Читать книгу Pathy's Principles and Practice of Geriatric Medicine - Группа авторов - Страница 407

There may be a recognized history of excessive water intake that overwhelms the ability of the kidneys to clear free water, such as primary polydipsia (purposeful intake of 16–20 litres per day), so‐called beer potomania (beer intake of similar volumes), or excessive water intake during prolonged exercise (e.g. in long‐distance runners).^1,8 However, without that history, the usual cause of hyponatremia is increased water retention, although there may also be a component of solute loss. Tests should be obtained of the serum for basal metabolic profile [BMP] and measured serum osmolality and of the urine for osmolality and sodium concentration. The BMP helps in the evaluation of acute renal disease (hyponatremia due to acute tubular necrosis, renal obstruction) and hyperosmolar pseudo‐hyponatremia due to hyperglycaemia.
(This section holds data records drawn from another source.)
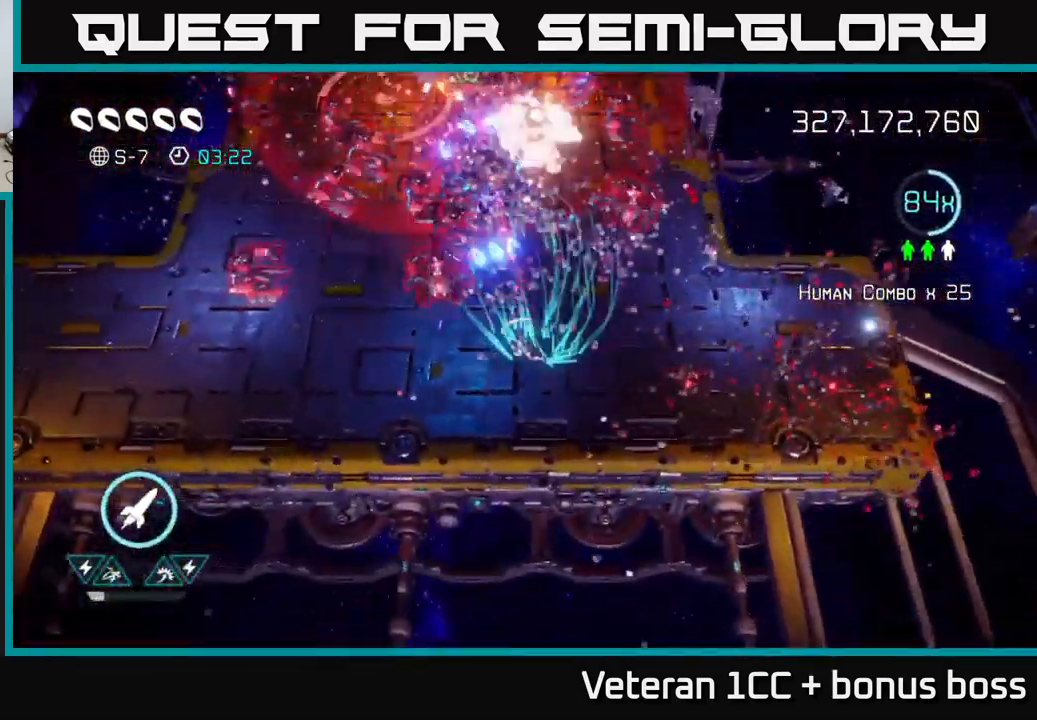
{"buttons": [], "left_stick": "up", "right_stick": "up", "events": [[117, "left_stick", "down-right"], [317, "left_stick", "up-right"], [417, "left_stick", "up"]]}
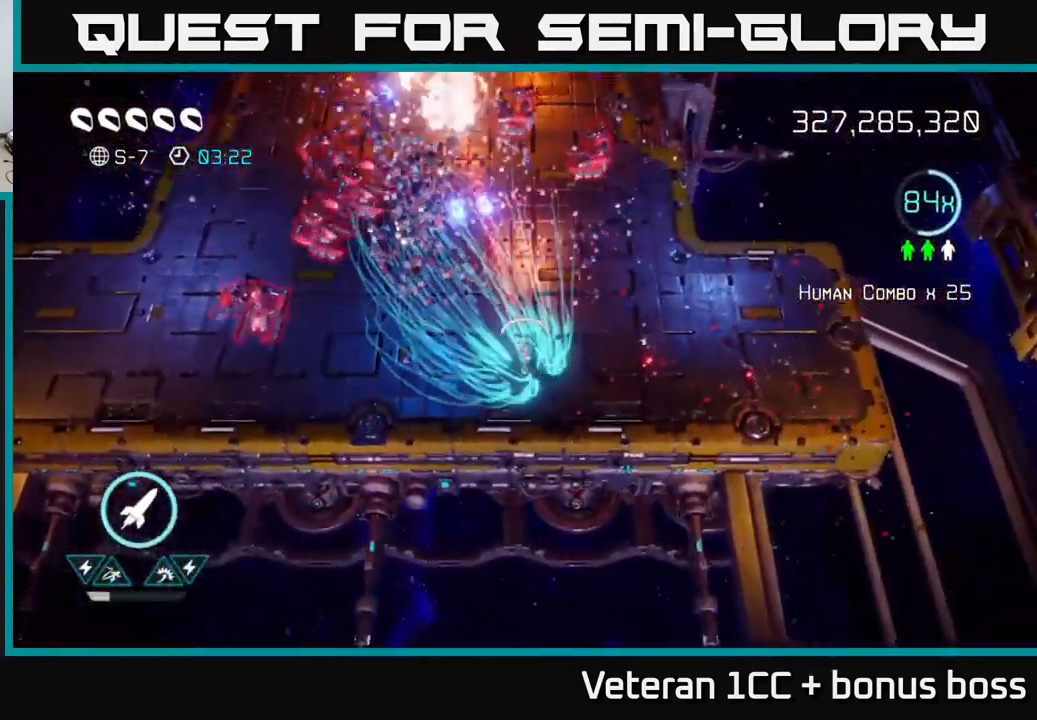
{"buttons": ["L2"], "left_stick": "up", "right_stick": "up-left", "events": [[233, "R2", "down"], [300, "right_stick", "up-left"], [333, "R2", "up"], [483, "L2", "down"]]}
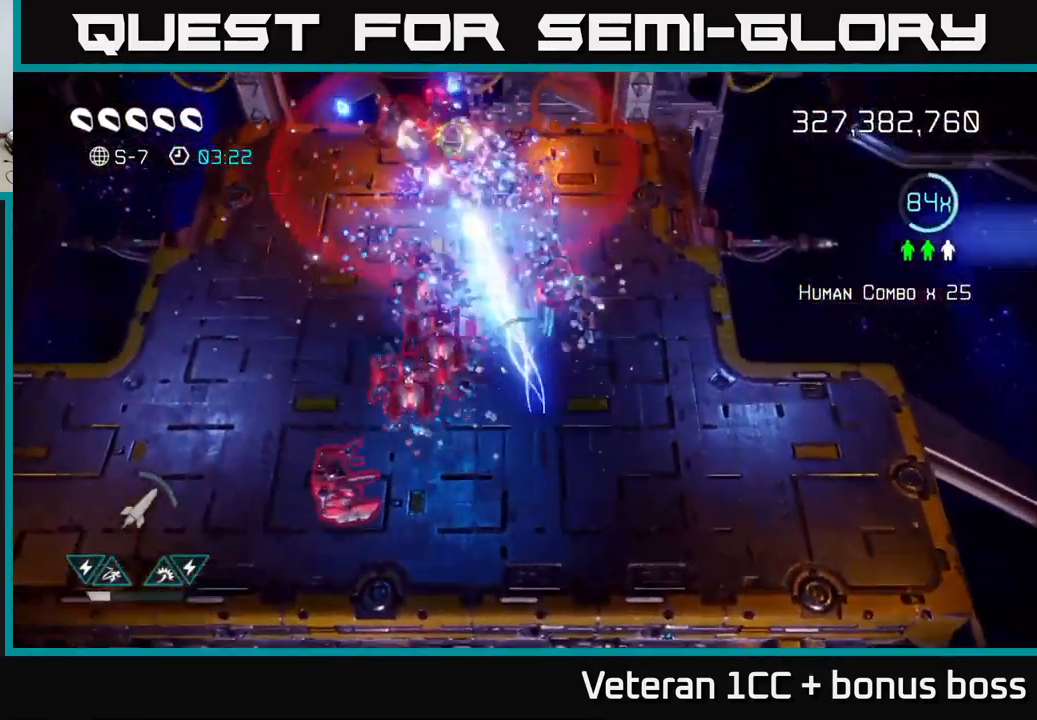
{"buttons": [], "left_stick": "down-left", "right_stick": "down", "events": [[117, "L2", "up"], [200, "L2", "down"], [217, "left_stick", "up-left"], [317, "L2", "up"], [367, "right_stick", "down-left"], [417, "left_stick", "down-left"], [434, "right_stick", "down"]]}
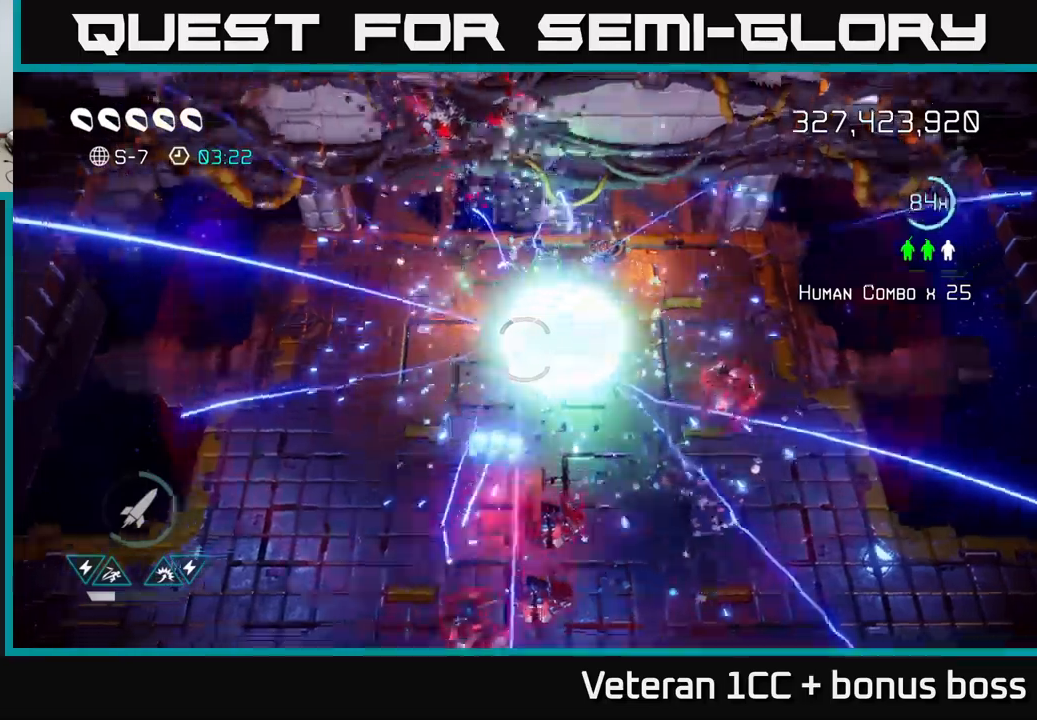
{"buttons": [], "left_stick": "up-left", "right_stick": "down", "events": [[50, "left_stick", "left"], [267, "left_stick", "up-right"], [500, "left_stick", "up-left"]]}
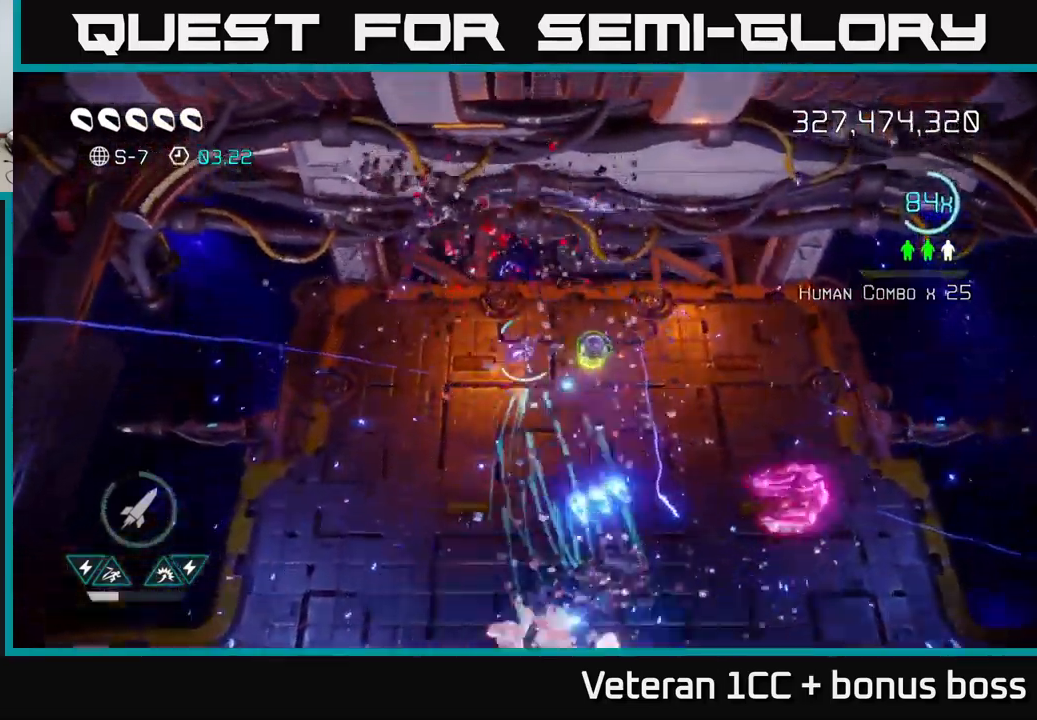
{"buttons": [], "left_stick": "right", "right_stick": "down-right", "events": [[234, "left_stick", "down-right"], [284, "right_stick", "down-right"], [367, "left_stick", "right"]]}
The serum osmolality confirms hypo‐osmolality (defined as <275 mOsm/kg) and excludes conditions of pseudo‐hyponatremia due to excess lipids (triglycerides) or hyperosmolar hyponatremia due to excess circulating osmoles from hyperglycemia or elevated proteins (macroglobulinemia). The urine osmolality is usually inappropriately elevated, i.e. >100 mOsmol/kg, and in many cases is greater than serum osmolality. The urine sodium is usually paradoxically elevated for the apparent serum sodium and is greater than 30 mEq/L, and in many cases is close to 100 mEq/kg. The cause of the paradoxical natriuresis is not completely determined and may be due to other factors such as elevations in cardiac‐derived atrial natriuretic peptide (ANP) or cardiac‐ or brain‐derived brain natriuretic peptide (BNP) or a direct renal compensatory effect to maintain constant intravascular volume despite hyponatremia.^1,2

The evaluation of hypo‐osmolar hyponatremia should then focus on secondary causes of elevated ADH levels. Decreased EABV may be associated with physiologically appropriate elevations in ADH levels that may be inappropriate for serum osmolality. These elevated ADH levels may be corrected by treating the underlying condition. The history and physical examination will help in the determination of volume depletion states (gastrointestinal losses, diuretic losses), low effective arterial blood volume states (orthostatic hypotension due to either primary or secondary adrenocortical insufficiency, hypo‐reninemic hypoaldosteronism), autonomic neuropathic hypotension (Parkinson’s disease, multiple system atrophy), or drug‐induced states (diuretics, angiotensin‐converting enzyme inhibitors, calcium channel blockers). In diuretic‐induced hyponatremia, the urinary sodium is usually in a lower range (<20 mEq/L) due to the sodium‐retaining effect of secondary hyperaldosteronism. Oedema states are those with decreased EABV with hypoalbuminemia (e.g. cirrhosis, nephrotic syndrome) or decreased perfusion to the carotid baroreceptors resulting from congestive heart failure, cardiac tamponade, negative cardiac inotropic medications, and possibly poor cardiac contractility associated with hypothyroidism. All medications should be reviewed for the potential to cause hyponatremia (see Figure 15.5). Further workup should include evaluation for hypothyroidism (serum TSH) and both primary and secondary adrenal insufficiency (by cosyntropin stimulation testing).^2,42

Other causes of hyponatremia and, more specifically, SIADH syndrome include tumours (bronchogenic carcinoma, thymoma), central nervous system lesions (tumours, subarachnoid haemorrhage, neurosurgical procedures), cerebral salt wasting (a possible variant of SIADH syndrome due to acute central nervous system trauma or surgery associated with hyponatremia, hypotension, and urinary sodium loss), pulmonary disease (associated with increased intrathoracic pressure, COPD, and positive pressure ventilation), and HIV‐AIDS syndromes (which may be associated with relative adrenal or mineralocorticoid insufficiency).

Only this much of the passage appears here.